Titre : Les Maux d’en bas
Auteur.ice : Ellen Støkken Dahl
Éditeur : Actes Sud
Date de parution : 6 mai 2026
Genre : Récit scientifique
Des IST, on peut tous et toutes en avoir. Qu’on soit agent dormant ou qu’on ait des pustules purulentes, il se pourrait bien qu’on ait en nous un petit truc en plus sans le savoir. Les Maux d’en bas. Un autre regard sur les infections sexuellement transmissibles d’Ellen Støkken Dahl passe à la loupe ce qu’on attrape parfois en ayant du sexe sans se protéger. L’autrice jette un regard plus global sur ce qu’on peut contracter en couchant avec nos partenaires tout en expliquant d’où proviennent ces microbes et autres bactéries.
Vous connaissez sans doute Ellen Støkken Dahl pour son bouquin rose qui a fait fureur dans les librairies dès 2018, co-écrit avec Nina Brochmann, Les Joies d’en bas. Tout sur le sexe féminin. Cette fois, la jeune médecin trentenaire a décidé de s’attaquer seule aux infections, tout en jonglant avec sa vie de famille et son travail, comme elle l’explique en fin d’ouvrage. On connaît donc ses compétences pour vulgariser un sujet complexe sans prendre son public pour des benêts.

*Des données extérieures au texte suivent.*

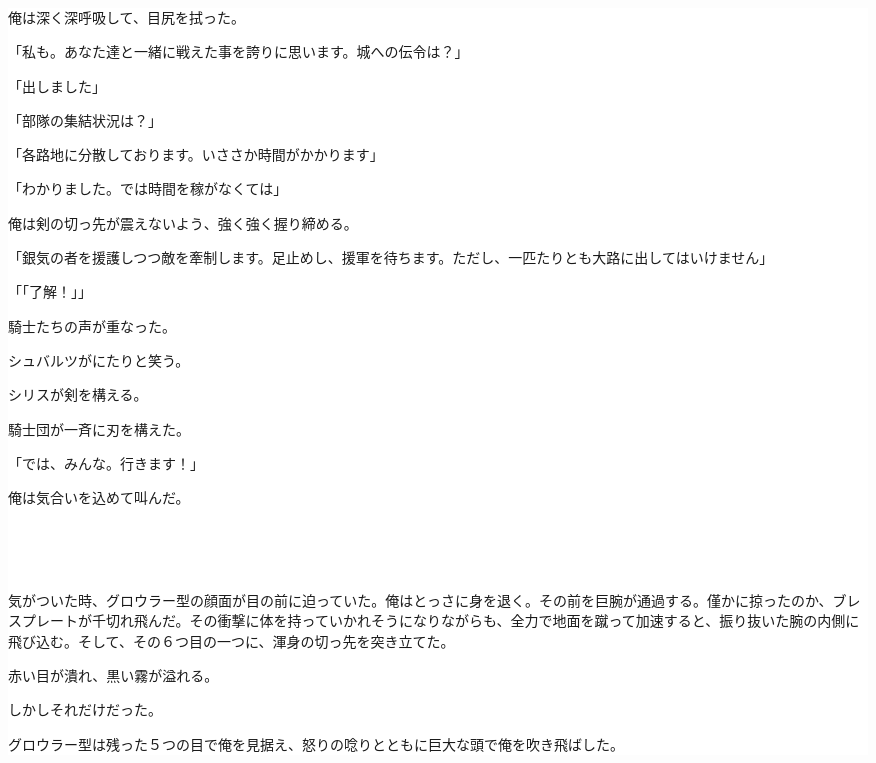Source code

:   俺は深く深呼吸して、目尻を拭った。
 </p>
 <p id="L145">
  「私も。あなた達と一緒に戦えた事を誇りに思います。城への伝令は？」
 </p>
 <p id="L146">
  「出しました」
 </p>
 <p id="L147">
  「部隊の集結状況は？」
 </p>
 <p id="L148">
  「各路地に分散しております。いささか時間がかかります」
 </p>
 <p id="L149">
  「わかりました。では時間を稼がなくては」
 </p>
 <p id="L150">
  俺は剣の切っ先が震えないよう、強く強く握り締める。
 </p>
 <p id="L151">
  「銀気の者を援護しつつ敵を牽制します。足止めし、援軍を待ちます。ただし、一匹たりとも大路に出してはいけません」
 </p>
 <p id="L152">
  「「了解！」」
 </p>
 <p id="L153">
  騎士たちの声が重なった。
 </p>
 <p id="L154">
  シュバルツがにたりと笑う。
 </p>
 <p id="L155">
  シリスが剣を構える。
 </p>
 <p id="L156">
  騎士団が一斉に刃を構えた。
 </p>
 <p id="L157">
  「では、みんな。行きます！」
 </p>
 <p id="L158">
  俺は気合いを込めて叫んだ。
 </p>
 <p id="L159">
  <br/>
 </p>
 <p id="L160">
  <br/>
 </p>
 <p id="L161">
  気がついた時、グロウラー型の顔面が目の前に迫っていた。俺はとっさに身を退く。その前を巨腕が通過する。僅かに掠ったのか、ブレスプレートが千切れ飛んだ。その衝撃に体を持っていかれそうになりながらも、全力で地面を蹴って加速すると、振り抜いた腕の内側に飛び込む。そして、その６つ目の一つに、渾身の切っ先を突き立てた。
 </p>
 <p id="L162">
  赤い目が潰れ、黒い霧が溢れる。
 </p>
 <p id="L163">
  しかしそれだけだった。
 </p>
 <p id="L164">
  グロウラー型は残った５つの目で俺を見据え、怒りの唸りとともに巨大な頭で俺を吹き飛ばした。
 </p>
 <p id="L165">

La chlamydiose, les morpions, la gale, le VIH, l’herpès, les verrues… L’autrice passe en revue ces différentes infections en misant sur l’éducation dans la bonne humeur. Elle crée un personnage de jeune femme médecin qui reçoit différents patients venus pour des problèmes particuliers. Les Maux d’en bas est une chronique plausible (tout en restant fictionnelle) d’une vie de médecin travaillant dans un centre de santé sexuelle. La médecin va du spécifique au général, via des réponses apportées sous forme de conversations, en revenant aux racines des mots et à ce qu’ils charrient d’histoires.

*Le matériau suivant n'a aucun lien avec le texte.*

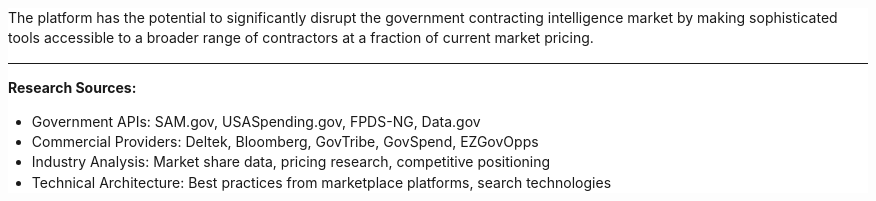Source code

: The platform has the potential to significantly disrupt the government contracting intelligence market by making sophisticated tools accessible to a broader range of contractors at a fraction of current market pricing.

---

**Research Sources:**
- Government APIs: SAM.gov, USASpending.gov, FPDS-NG, Data.gov
- Commercial Providers: Deltek, Bloomberg, GovTribe, GovSpend, EZGovOpps
- Industry Analysis: Market share data, pricing research, competitive positioning
- Technical Architecture: Best practices from marketplace platforms, search technologies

Les Maux d’en bas est donc aussi un historique des maladies dont les patientes peuvent aussi être porteuses. Savoir que c’est toujours une bonne idée d’utiliser des préservatifs avec un nouveau ou une nouvelle partenaire pour prévenir de toute infection, si on a un pénis, on le savait déjà. Par contre, on apprend que l’un des premiers porteurs du VIH en Europe serait le jeune marin norvégien Arvid Noe (dont l’horrible histoire est narrée ici, lui qui décède à 29 ans, en 1976, tout comme une de ses filles et sa femme), après sa rencontre avec des singes vivants au Cameroun et des prostituées dans des ports africains. Ellen Støkken Dahl revient aussi sur la gale qui refait son apparition, sans que les médecins ne l’expliquent, et sur la difficulté de se débarrasser de ce virus, surtout si vous vivez en colocation et que vous partagez beaucoup d’espaces communs. Elle n’évacue pas non plus les dangers plus importants que représentent la syphilis ou que certains antibiotiques performants pour traiter des maladies « banales » dans le passé commencent à ne plus être aussi efficaces.

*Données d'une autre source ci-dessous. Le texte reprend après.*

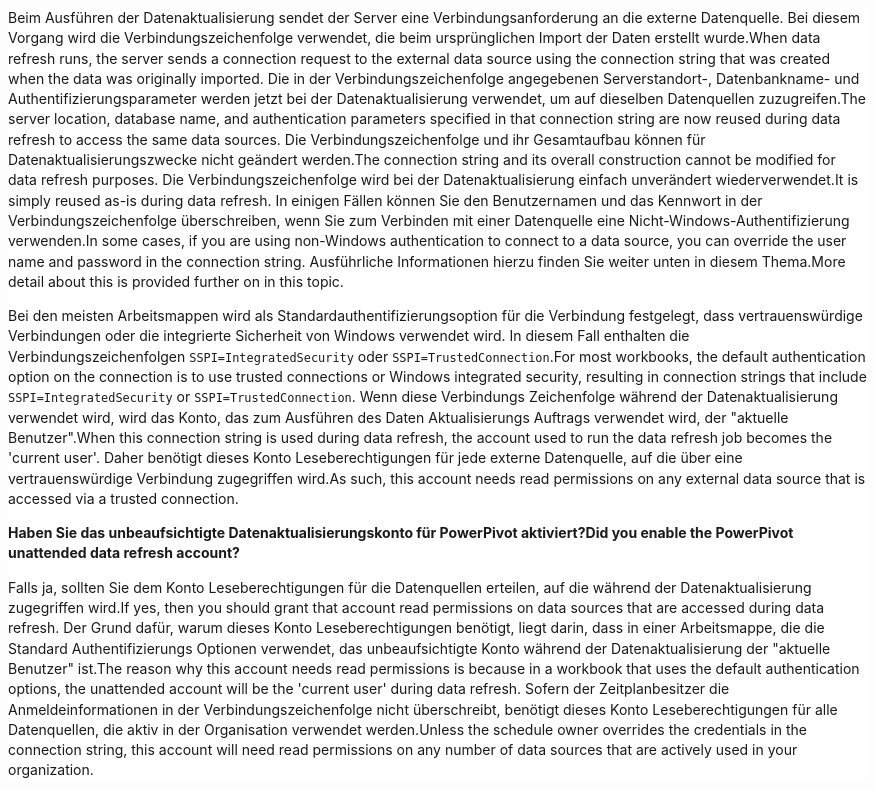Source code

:  <span data-ttu-id="efa3e-231">Beim Ausführen der Datenaktualisierung sendet der Server eine Verbindungsanforderung an die externe Datenquelle. Bei diesem Vorgang wird die Verbindungszeichenfolge verwendet, die beim ursprünglichen Import der Daten erstellt wurde.</span><span class="sxs-lookup"><span data-stu-id="efa3e-231">When data refresh runs, the server sends a connection request to the external data source using the connection string that was created when the data was originally imported.</span></span> <span data-ttu-id="efa3e-232">Die in der Verbindungszeichenfolge angegebenen Serverstandort-, Datenbankname- und Authentifizierungsparameter werden jetzt bei der Datenaktualisierung verwendet, um auf dieselben Datenquellen zuzugreifen.</span><span class="sxs-lookup"><span data-stu-id="efa3e-232">The server location, database name, and authentication parameters specified in that connection string are now reused during data refresh to access the same data sources.</span></span> <span data-ttu-id="efa3e-233">Die Verbindungszeichenfolge und ihr Gesamtaufbau können für Datenaktualisierungszwecke nicht geändert werden.</span><span class="sxs-lookup"><span data-stu-id="efa3e-233">The connection string and its overall construction cannot be modified for data refresh purposes.</span></span> <span data-ttu-id="efa3e-234">Die Verbindungszeichenfolge wird bei der Datenaktualisierung einfach unverändert wiederverwendet.</span><span class="sxs-lookup"><span data-stu-id="efa3e-234">It is simply reused as-is during data refresh.</span></span> <span data-ttu-id="efa3e-235">In einigen Fällen können Sie den Benutzernamen und das Kennwort in der Verbindungszeichenfolge überschreiben, wenn Sie zum Verbinden mit einer Datenquelle eine Nicht-Windows-Authentifizierung verwenden.</span><span class="sxs-lookup"><span data-stu-id="efa3e-235">In some cases, if you are using non-Windows authentication to connect to a data source, you can override the user name and password in the connection string.</span></span> <span data-ttu-id="efa3e-236">Ausführliche Informationen hierzu finden Sie weiter unten in diesem Thema.</span><span class="sxs-lookup"><span data-stu-id="efa3e-236">More detail about this is provided further on in this topic.</span></span>

 <span data-ttu-id="efa3e-237">Bei den meisten Arbeitsmappen wird als Standardauthentifizierungsoption für die Verbindung festgelegt, dass vertrauenswürdige Verbindungen oder die integrierte Sicherheit von Windows verwendet wird. In diesem Fall enthalten die Verbindungszeichenfolgen `SSPI=IntegratedSecurity` oder `SSPI=TrustedConnection`.</span><span class="sxs-lookup"><span data-stu-id="efa3e-237">For most workbooks, the default authentication option on the connection is to use trusted connections or Windows integrated security, resulting in connection strings that include `SSPI=IntegratedSecurity` or `SSPI=TrustedConnection`.</span></span> <span data-ttu-id="efa3e-238">Wenn diese Verbindungs Zeichenfolge während der Datenaktualisierung verwendet wird, wird das Konto, das zum Ausführen des Daten Aktualisierungs Auftrags verwendet wird, der "aktuelle Benutzer".</span><span class="sxs-lookup"><span data-stu-id="efa3e-238">When this connection string is used during data refresh, the account used to run the data refresh job becomes the 'current user'.</span></span> <span data-ttu-id="efa3e-239">Daher benötigt dieses Konto Leseberechtigungen für jede externe Datenquelle, auf die über eine vertrauenswürdige Verbindung zugegriffen wird.</span><span class="sxs-lookup"><span data-stu-id="efa3e-239">As such, this account needs read permissions on any external data source that is accessed via a trusted connection.</span></span>

 <span data-ttu-id="efa3e-240">**Haben Sie das unbeaufsichtigte Datenaktualisierungskonto für PowerPivot aktiviert?**</span><span class="sxs-lookup"><span data-stu-id="efa3e-240">**Did you enable the PowerPivot unattended data refresh account?**</span></span>

 <span data-ttu-id="efa3e-241">Falls ja, sollten Sie dem Konto Leseberechtigungen für die Datenquellen erteilen, auf die während der Datenaktualisierung zugegriffen wird.</span><span class="sxs-lookup"><span data-stu-id="efa3e-241">If yes, then you should grant that account read permissions on data sources that are accessed during data refresh.</span></span> <span data-ttu-id="efa3e-242">Der Grund dafür, warum dieses Konto Leseberechtigungen benötigt, liegt darin, dass in einer Arbeitsmappe, die die Standard Authentifizierungs Optionen verwendet, das unbeaufsichtigte Konto während der Datenaktualisierung der "aktuelle Benutzer" ist.</span><span class="sxs-lookup"><span data-stu-id="efa3e-242">The reason why this account needs read permissions is because in a workbook that uses the default authentication options, the unattended account will be the 'current user' during data refresh.</span></span> <span data-ttu-id="efa3e-243">Sofern der Zeitplanbesitzer die Anmeldeinformationen in der Verbindungszeichenfolge nicht überschreibt, benötigt dieses Konto Leseberechtigungen für alle Datenquellen, die aktiv in der Organisation verwendet werden.</span><span class="sxs-lookup"><span data-stu-id="efa3e-243">Unless the schedule owner overrides the credentials in the connection string, this account will need read permissions on any number of data sources that are actively used in your organization.</span></span>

Les Maux d’en bas est un livre qui se lit rapidement, agréablement, et ce, même si on y parle de bactéries, de croûtes (si vous en avez, allez consulter) ou de virus. Pas besoin d’être calé en sciences ou médecine pour s’y pencher. Ellen Støkken Dahl s’approche de ces infections avec ses lunettes d’historienne amatrice, simplifiant sans doute le propos, s’interrogeant sur leur ancienneté au sein de l’humanité, tout en mettant en avant la personne qui s’assied dans son cabinet et qui tient à savoir pourquoi son sexe est rempli de pustules jaunes. L’autrice norvégienne, par son talent et son professionnalisme, apporte sa pierre à l’édifice, grâce à cette nouvelle publication, qui permet de mieux nous connaître sexuellement en tant qu’espèce et qu’individus, tout en apprenant à se protéger au mieux.